■ What you have to do: Repeat every line of the records below verbatim.

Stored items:

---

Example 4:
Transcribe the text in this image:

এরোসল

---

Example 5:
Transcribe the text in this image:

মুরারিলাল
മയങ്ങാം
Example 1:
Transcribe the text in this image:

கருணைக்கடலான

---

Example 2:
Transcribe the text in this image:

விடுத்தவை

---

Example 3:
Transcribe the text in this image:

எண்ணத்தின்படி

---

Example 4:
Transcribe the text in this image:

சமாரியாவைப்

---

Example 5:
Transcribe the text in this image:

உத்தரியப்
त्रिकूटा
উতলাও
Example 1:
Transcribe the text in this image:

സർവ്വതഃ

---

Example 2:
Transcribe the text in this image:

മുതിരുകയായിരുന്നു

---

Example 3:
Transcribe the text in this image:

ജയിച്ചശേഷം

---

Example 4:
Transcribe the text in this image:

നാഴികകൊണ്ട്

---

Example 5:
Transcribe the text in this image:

■ Answer below:
---

Example 4:
Transcribe the text in this image:

এরোসল

---

Example 5:
Transcribe the text in this image:

মুরারিলাল
മയങ്ങാം
Example 1:
Transcribe the text in this image:

கருணைக்கடலான

---

Example 2:
Transcribe the text in this image:

விடுத்தவை

---

Example 3:
Transcribe the text in this image:

எண்ணத்தின்படி

---

Example 4:
Transcribe the text in this image:

சமாரியாவைப்

---

Example 5:
Transcribe the text in this image:

உத்தரியப்
त्रिकूटा
উতলাও
Example 1:
Transcribe the text in this image:

സർവ്വതഃ

---

Example 2:
Transcribe the text in this image:

മുതിരുകയായിരുന്നു

---

Example 3:
Transcribe the text in this image:

ജയിച്ചശേഷം

---

Example 4:
Transcribe the text in this image:

നാഴികകൊണ്ട്

---

Example 5:
Transcribe the text in this image:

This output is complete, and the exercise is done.